“There was a time when, if you said something ’rocks,‘ it meant something,” laments Rev. James A. Rota II, guitarist and lead singer of Fireball Ministry. “Today, it’s like, ‘My mom rocks!’ or ‘Big Macs rock!’ C‘mon, dude — parents don’t rock. Sandwiches don‘t fuckin’ rock. ACDC fuckin‘ rocks!”

Fireball Ministry fuckin’ rocks as well. Just ask anyone who caught ‘em on their recent tour with stoner gods Spirit Caravan, or anyone who’s heard their CDs — 1999‘s Ou Est la Rock? and the new FMEP, which throws in three riff-o-riffic originals with five lovingly rendered covers ranging from Blue Cheer’s “Fortunes” to the Misfits‘ “CoughCool.” The Fireball Ministry sound is dry, heavy and stripped-down, brutal enough to match modern metal mutants like Queens of the Stone Age and Machine Head, but sufficiently song oriented to click with anyone enamored of Black Sabbath, Iron Maiden or any other classic hard-rock band you’d care to name. “We‘re not reinventing any wheels,” Rota shrugs. “We’re just paying homage to the things we thought were cool.”

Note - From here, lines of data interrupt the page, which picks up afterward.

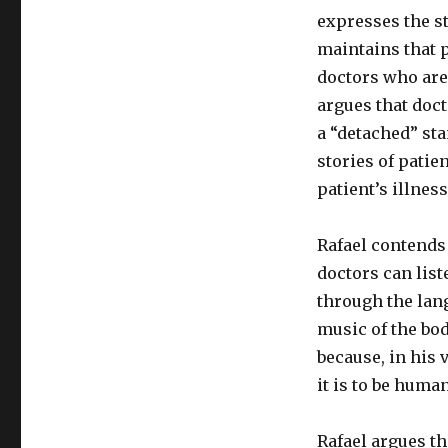
expresses the s
maintains that p
doctors who are 
argues that doct
a “detached” sta
stories of patie
patient’s illness
Rafael contends 
doctors can list
through the lang
music of the bod
because, in his 
it is to be huma
Rafael argues th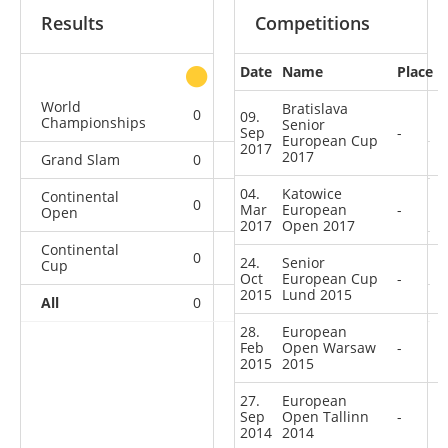
Results
Competitions
Date
Name
Place
other
World
Bratislava
0
0
0
1
09.
Championships
Senior
Sep
-
European Cup
2017
2017
Grand Slam
0
0
0
1
04.
Katowice
Continental
0
0
0
6
Mar
European
-
Open
2017
Open 2017
Continental
0
0
0
2
24.
Senior
Cup
Oct
European Cup
-
2015
Lund 2015
All
0
0
0
10
28.
European
Feb
Open Warsaw
-
2015
2015
27.
European
Sep
Open Tallinn
-
2014
2014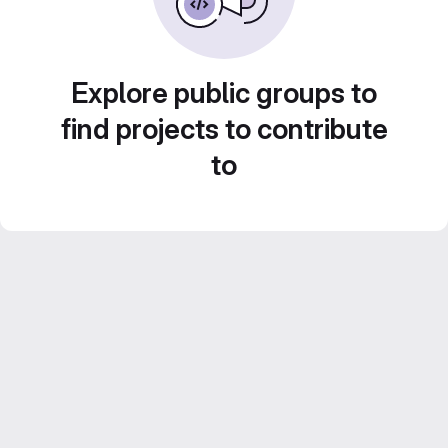
Explore public groups to
find projects to contribute
to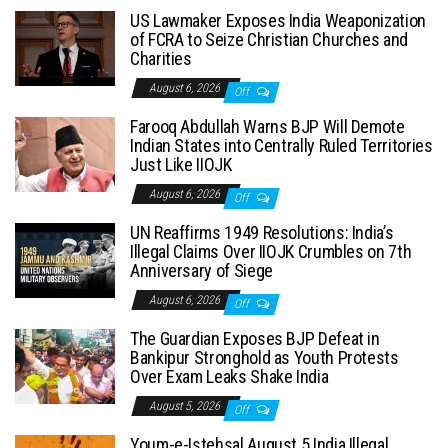
US Lawmaker Exposes India Weaponization
of FCRA to Seize Christian Churches and
Charities
August 6, 2026
Off
Farooq Abdullah Warns BJP Will Demote
Indian States into Centrally Ruled Territories
Just Like IIOJK
August 6, 2026
Off
UN Reaffirms 1949 Resolutions: India’s
Illegal Claims Over IIOJK Crumbles on 7th
Anniversary of Siege
August 6, 2026
Off
The Guardian Exposes BJP Defeat in
Bankipur Stronghold as Youth Protests
Over Exam Leaks Shake India
August 5, 2026
Off
Youm-e-Istehsal August 5 India Illegal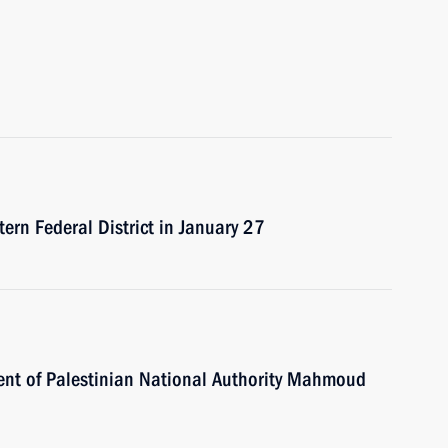
tern Federal District in January 27
dent of Palestinian National Authority Mahmoud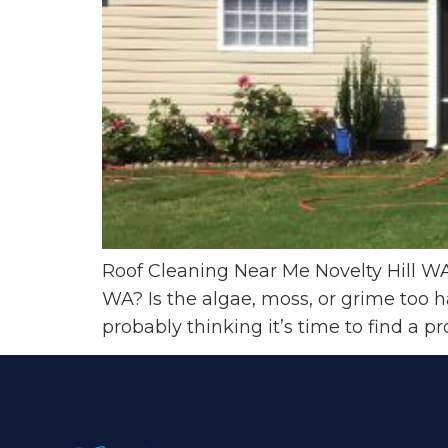
Roof Cleaning Near Me Novelty Hill WA 
WA? Is the algae, moss, or grime too 
probably thinking it’s time to find a pro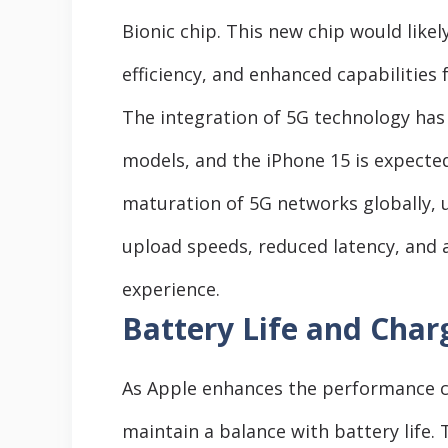
Bionic chip. This new chip would lik
efficiency, and enhanced capabilities 
The integration of 5G technology has
models, and the iPhone 15 is expected
maturation of 5G networks globally, 
upload speeds, reduced latency, and 
experience.
Battery Life and Charg
As Apple enhances the performance capa
maintain a balance with battery life.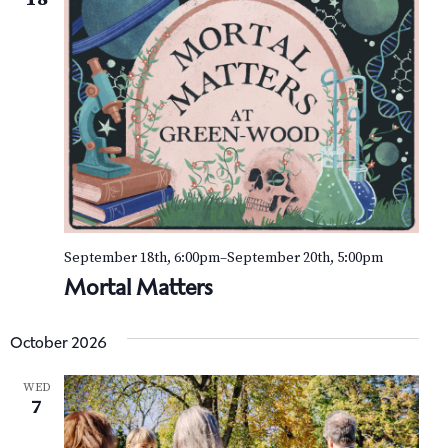
September 18th, 6:00pm
–
September 20th, 5:00pm
Mortal Matters
October 2026
WED
7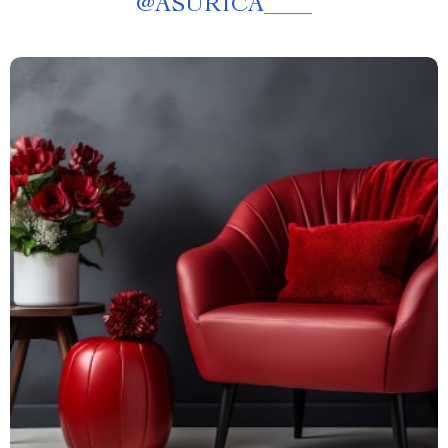
@
ASURICA____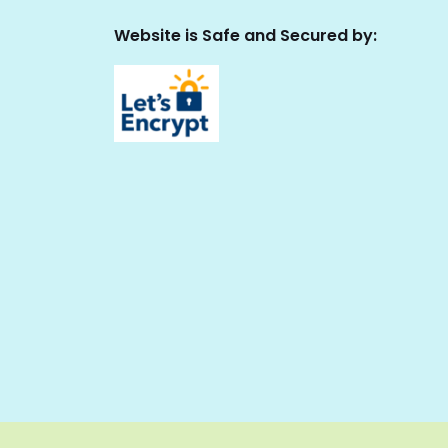
Website is Safe and Secured by: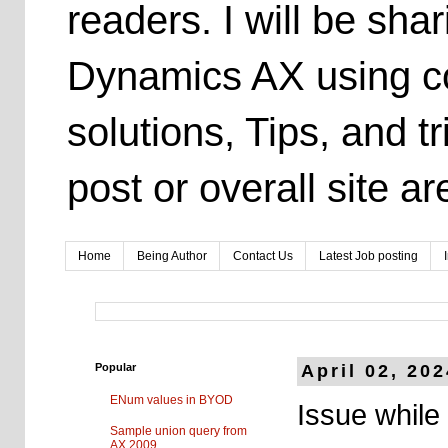
readers. I will be sh
Dynamics AX using co
solutions, Tips, and t
post or overall site 
Home
Being Author
Contact Us
Latest Job posting
Popular
April 02, 20
ENum values in BYOD
Issue while
Sample union query from
AX 2009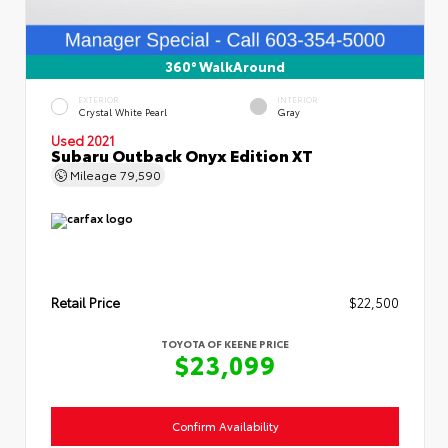
360° WalkAround
EXTERIOR
INTERIOR
Crystal White Pearl
Gray
Used 2021
Subaru Outback Onyx Edition XT
Mileage
79,590
Retail Price
$22,500
TOYOTA OF KEENE PRICE
$23,099
Confirm Availability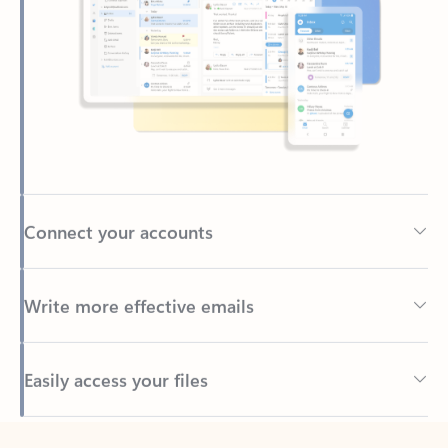
Connect your accounts
Write more effective emails
Easily access your files
Back to tabs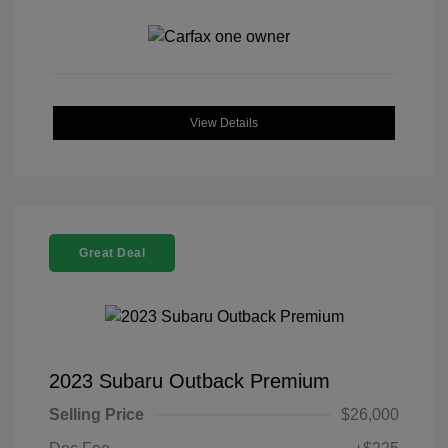
View Details
Great Deal
2023 Subaru Outback Premium
Selling Price
$26,000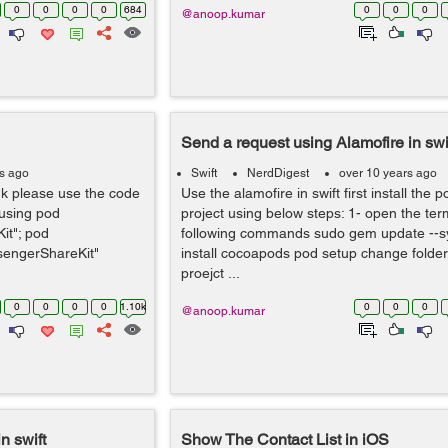
0
0
0
0
684
0
0
0
@anoop.kumar
Send a request using Alamofire in swi
rs ago
Swift
NerdDigest
over 10 years ago
dk please use the code
Use the alamofire in swift first install the p
 using pod
project using below steps: 1- open the ter
it"; pod
following commands sudo gem update --
engerShareKit"
install cocoapods pod setup change folder 
proejct ...
0
0
0
0
1.10k
0
0
0
@anoop.kumar
n swift
Show The Contact List in iOS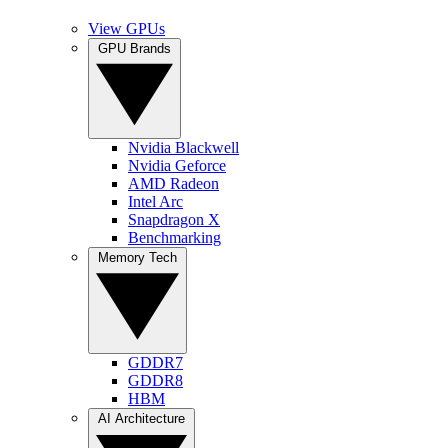
View GPUs
GPU Brands
Nvidia Blackwell
Nvidia Geforce
AMD Radeon
Intel Arc
Snapdragon X
Benchmarking
Memory Tech
GDDR7
GDDR8
HBM
AI Architecture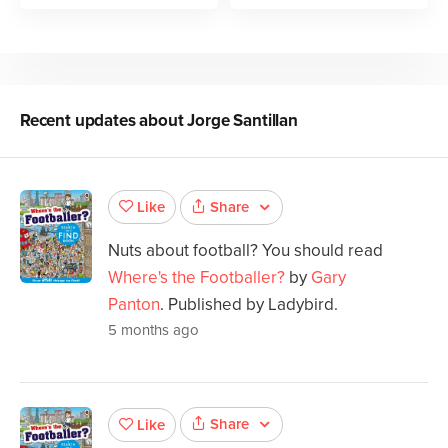
Recent updates about
Jorge Santillan
Share
Like
Nuts about football? You should read
Where's the Footballer?
by
Gary
Panton
. Published by Ladybird.
5 months ago
Share
Like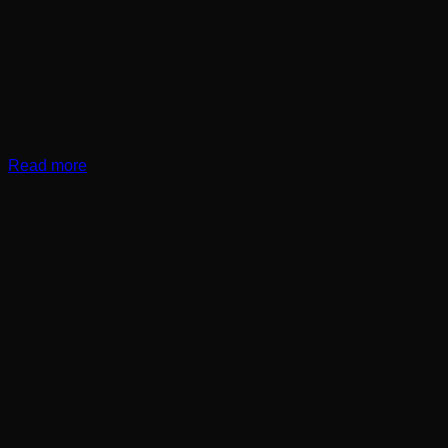
Read more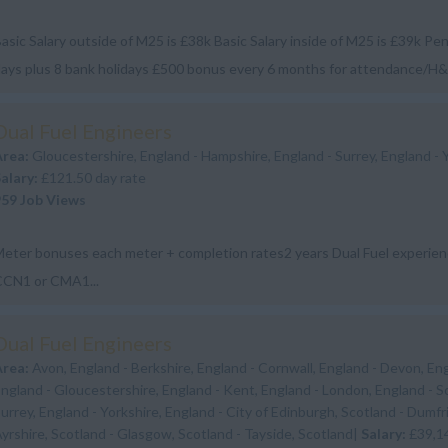
asic Salary outside of M25 is £38k Basic Salary inside of M25 is £39k Pe
ays plus 8 bank holidays £500 bonus every 6 months for attendance/H
vailable a...
Dual Fuel Engineers
Area:
Gloucestershire, England - Hampshire, England - Surrey, England - 
Salary:
£121.50 day rate
959 Job Views
eter bonuses each meter + completion rates2 years Dual Fuel experi
CCN1 or CMA1...
Dual Fuel Engineers
Area:
Avon, England - Berkshire, England - Cornwall, England - Devon, En
ngland - Gloucestershire, England - Kent, England - London, England - S
urrey, England - Yorkshire, England - City of Edinburgh, Scotland - Dumfr
yrshire, Scotland - Glasgow, Scotland - Tayside, Scotland|
Salary:
£39,1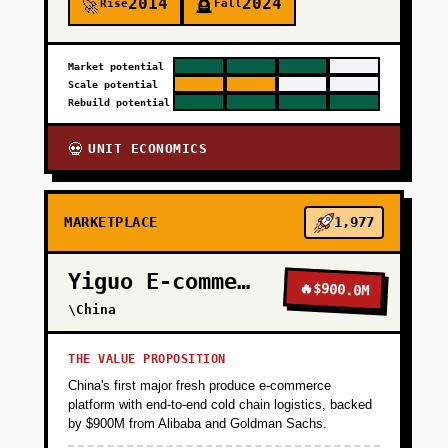
2014
2024
Rise
Fall
🚀
🪦
Market potential
Scale potential
Rebuild potential
UNIT ECONOMICS
💀
MARKETPLACE
1,977
Yiguo E-commerce
🔥
$900.0M
\China
THE VALUE PROPOSITION
China's first major fresh produce e-commerce
platform with end-to-end cold chain logistics, backed
by $900M from Alibaba and Goldman Sachs.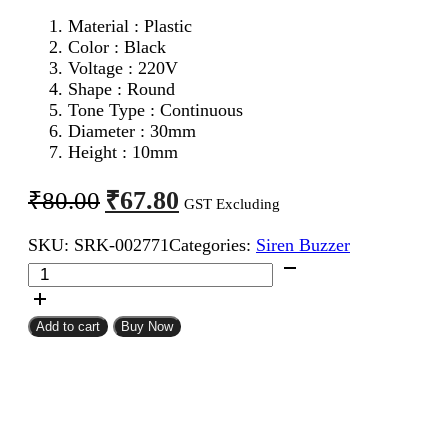
Material : Plastic
Color : Black
Voltage : 220V
Shape : Round
Tone Type : Continuous
Diameter : 30mm
Height : 10mm
Original
Current
₹
67.80
₹
80.00
GST Excluding
price
price
SKU:
SRK-002771
Categories:
Siren Buzzer
was:
is:
AC
₹80.00.
₹67.80.
Piezo
Buzzer
quantity
Add to cart
Buy Now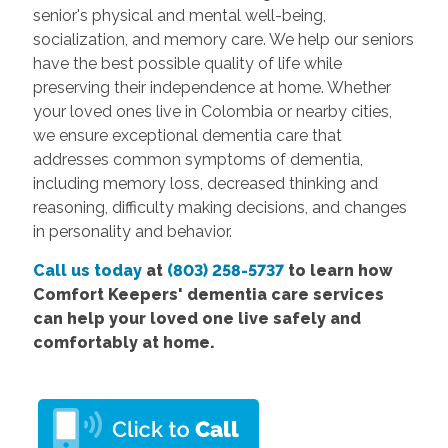
senior's physical and mental well-being,
socialization, and memory care. We help our seniors
have the best possible quality of life while
preserving their independence at home. Whether
your loved ones live in Colombia or nearby cities,
we ensure exceptional dementia care that
addresses common symptoms of dementia,
including memory loss, decreased thinking and
reasoning, difficulty making decisions, and changes
in personality and behavior.
Call us today
at
(803) 258-5737
to learn how
Comfort Keepers' dementia care services
can help your loved one live safely and
comfortably at home.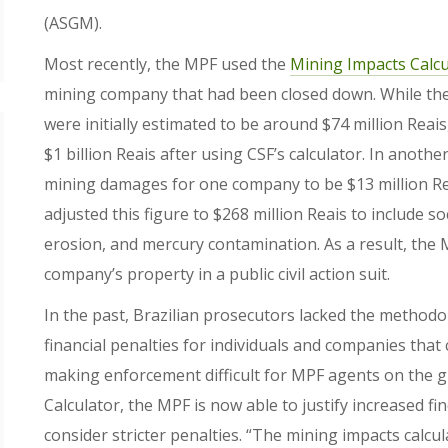
(ASGM).
Most recently, the MPF used the
Mining Impacts Calcu
mining company that had been closed down. While the 
were initially estimated to be around $74 million Rea
$1 billion Reais after using CSF’s calculator. In anot
mining damages for one company to be $13 million Re
adjusted this figure to $268 million Reais to include s
erosion, and mercury contamination. As a result, the M
company’s property in a public civil action suit.
In the past, Brazilian prosecutors lacked the method
financial penalties for individuals and companies that 
making enforcement difficult for MPF agents on the g
Calculator, the MPF is now able to justify increased fi
consider stricter penalties. “The mining impacts calcula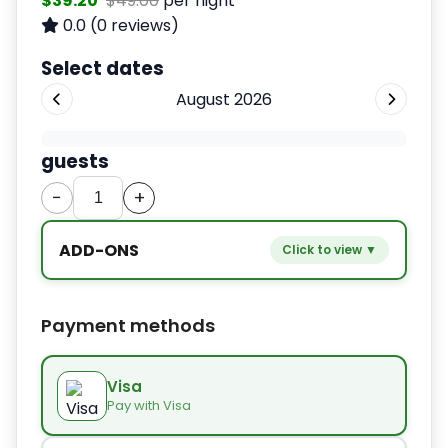
$39.20
$49.00
per night
0.0
(0 reviews)
Select dates
August 2026
guests
−
+
ADD-ONS
Click to view ▼
−
+
Extra bed
$9.80
Payment methods
−
+
Kids seat
$14.00
Visa
Pay with Visa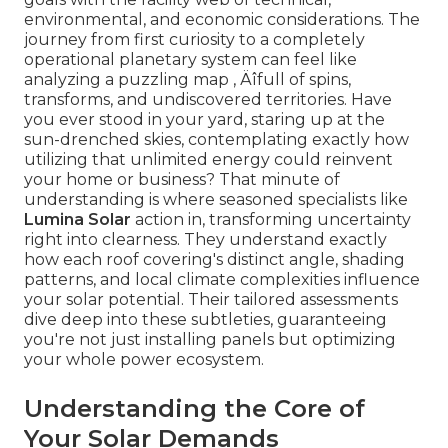
environmental, and economic considerations. The
journey from first curiosity to a completely
operational planetary system can feel like
analyzing a puzzling map ‚ Äîfull of spins,
transforms, and undiscovered territories. Have
you ever stood in your yard, staring up at the
sun-drenched skies, contemplating exactly how
utilizing that unlimited energy could reinvent
your home or business? That minute of
understanding is where seasoned specialists like
Lumina Solar
action in, transforming uncertainty
right into clearness. They understand exactly
how each roof covering's distinct angle, shading
patterns, and local climate complexities influence
your solar potential. Their tailored assessments
dive deep into these subtleties, guaranteeing
you're not just installing panels but optimizing
your whole power ecosystem.
Understanding the Core of
Your Solar Demands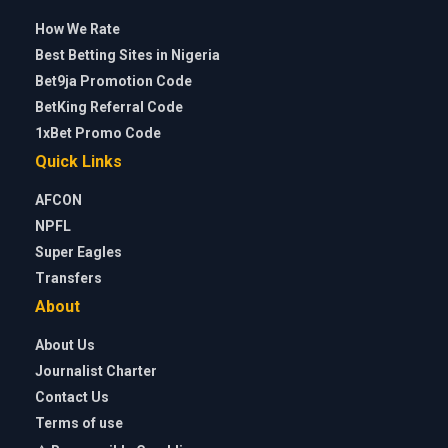
How We Rate
Best Betting Sites in Nigeria
Bet9ja Promotion Code
BetKing Referral Code
1xBet Promo Code
Quick Links
AFCON
NPFL
Super Eagles
Transfers
About
About Us
Journalist Charter
Contact Us
Terms of use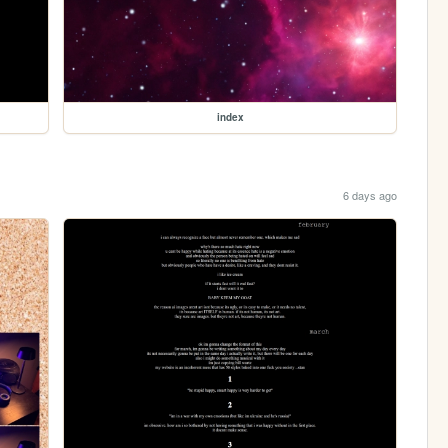
index
6 days ago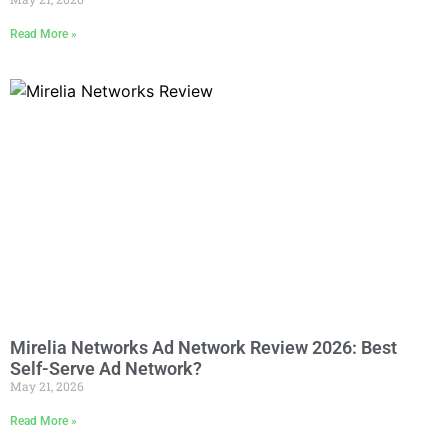
Read More »
Mirelia Networks Ad Network Review 2026: Best
Self-Serve Ad Network?
May 21, 2026
Read More »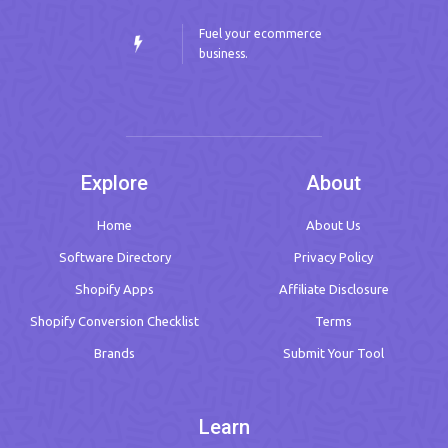
Fuel your ecommerce
business.
Explore
About
Home
About Us
Software Directory
Privacy Policy
Shopify Apps
Affiliate Disclosure
Shopify Conversion Checklist
Terms
Brands
Submit Your Tool
Learn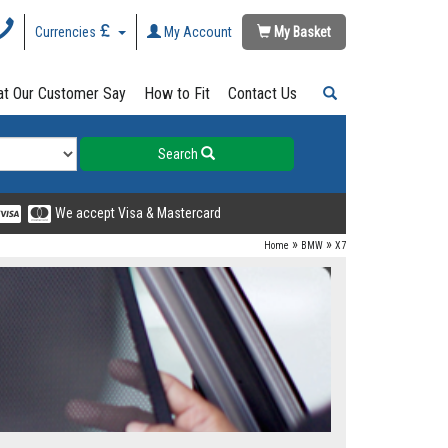
Currencies
My Account
My Basket
t Our Customer Say
How to Fit
Contact Us
Search
We accept Visa & Mastercard
»
»
Home
BMW
X7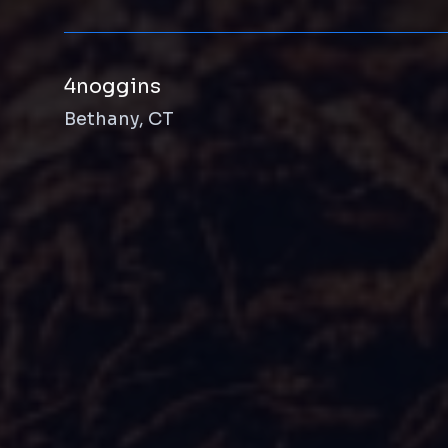
4noggins
Bethany, CT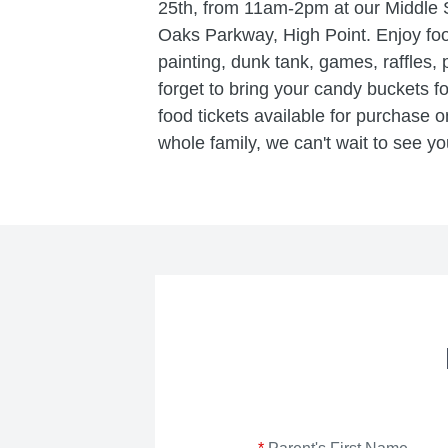
25th, from 11am-2pm at our Middle
Oaks Parkway, High Point. Enjoy foo
painting, dunk tank, games, raffles,
forget to bring your candy buckets f
food tickets available for purchase on 
whole family, we can't wait to see yo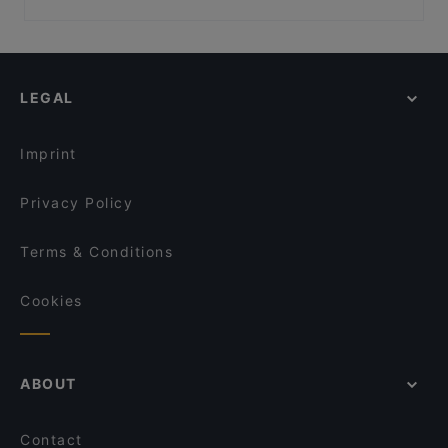
Urho Kekkosen muistomerkki, Helsinki
Kid-friendly Restaurants in Kuusamo
Vapaamuurarin hauta, Helsinki
Restaurants For Groups in Kuusamo
Hakasalmen huvila, Helsinki
Restaurants For A Party in Kuusamo
LEGAL
English Speaking Restaurants in Kuusamo
Tourist-friendly Restaurants in Kuusamo
Imprint
Privacy Policy
Terms & Conditions
Cookies
ABOUT
Contact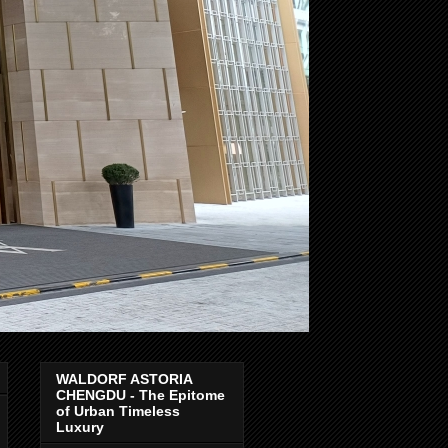
WALDORF ASTORIA
CHENGDU - The Epitome
of Urban Timeless
Luxury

“It totally depresses me that ACDC and the Scorpions are now considered to be, like, ‘kitschy cool,’” says guitarist Emily J. Burton of some of her heroes. “All these shops on Melrose desecrating their T-shirts with rhinestones . . .”

“Or, like, people joke about Rob Halford of Judas Priest riding a motorcycle onstage,” adds Rota. “That‘s not to be laughed at — that’s insanely rad.”

“I don‘t see Linkin Park riding a motorcycle out onstage,” sniffs Burton.

Kindred souls from the respective rock & roll wastelands of Indiana and New Jersey, Burton and Rota met several years ago in Cincinnati and quickly started writing songs together. Burton had never been in a band before, while Rota was never entirely happy with any of his previous musical endeavors. “I had been in various bands where the mindset was that you had to try to do something different, you have to be throwing in some kind of stylistic movement to shake things up,” says Rota. “It wasn’t until I started writing songs with Emily that I realized, if you stay true to what you know — ‘This is the kind of music I like, so this is the kind of music I’m gonna write‘ — you sound much more legitimate.”

The duo soon moved to New York, but had difficulty finding like-minded collaborators. So, in the fall of 1998, they decided to relocate to L.A. “We kind of had the idea for the band before we had anything else,” says Rota. “Then we started writing songs and recording them, and we were like, ’People might like this!‘ But in New York, at that time especially, there wasn’t a lot of rock stuff happening. Even in finding people to play this kind of music, the well was pretty dry. It always seemed like there was rock happening in L.A., whether or not anybody was actually paying attention.”

Sure enough, the change of scenery worked: Within three months of arriving in L.A., Fireball Ministry inked a one-album deal with Bong Load Records. (FMEP was released by Small Stone, a Detroit-based indie.) Now, after undergoing several upheavals, the Fireball Ministry rhythm section seems to have finally solidified, with John Oreshnick on drums and Janis Tanaka on bass. “In hard rock, women onstage tend to not be taken as seriously as guys,” says Rota. “But I would put Emily or Janis up against any dude, any day of the week, as far as heavy metal legitimacy goes. The women in our band rock fuckin‘ 50,000 times harder than half the bands we play with!”

Rota presently makes his living as a video editor, while Burton pays the bills with computer-graphic design. But with the band boasting a growing congregation of fans sickened by the current glut of sports-metal and therapy-rock outfits, Fireball Ministry might soon become a professional proposition.

“It’s a good time,” Rota says of the band‘s appeal. “We take it seriously, but we don’t take ourselves seriously — that‘s the bottom line. We’re not here to tell anybody what to do, or tell everybody about our sadness and misery and the sad state of the world. Not that we‘re necessarily a great band, but we’re doing what all the great bands did. They took what they heard before and were just like, ‘This is my take on the situation.’”

“Rock has been around long enough that there have been tons of examples to learn from,” says Burton.

“Yeah, you throw on the first four or five Alice Cooper albums,” says Rota, “or the first few Grand Funk Railroad records, and they still really hold up today.”

“But then you see those ‘80s clips of Alice Cooper with Kane Roberts in the band,” says Burton, “and you go, ’Okay, that was a bad idea!‘”

“Note to self,” laughs Rota. “No machine-gun guitars!”

Fireball Ministry plays at the Viper Room Monday, October 22.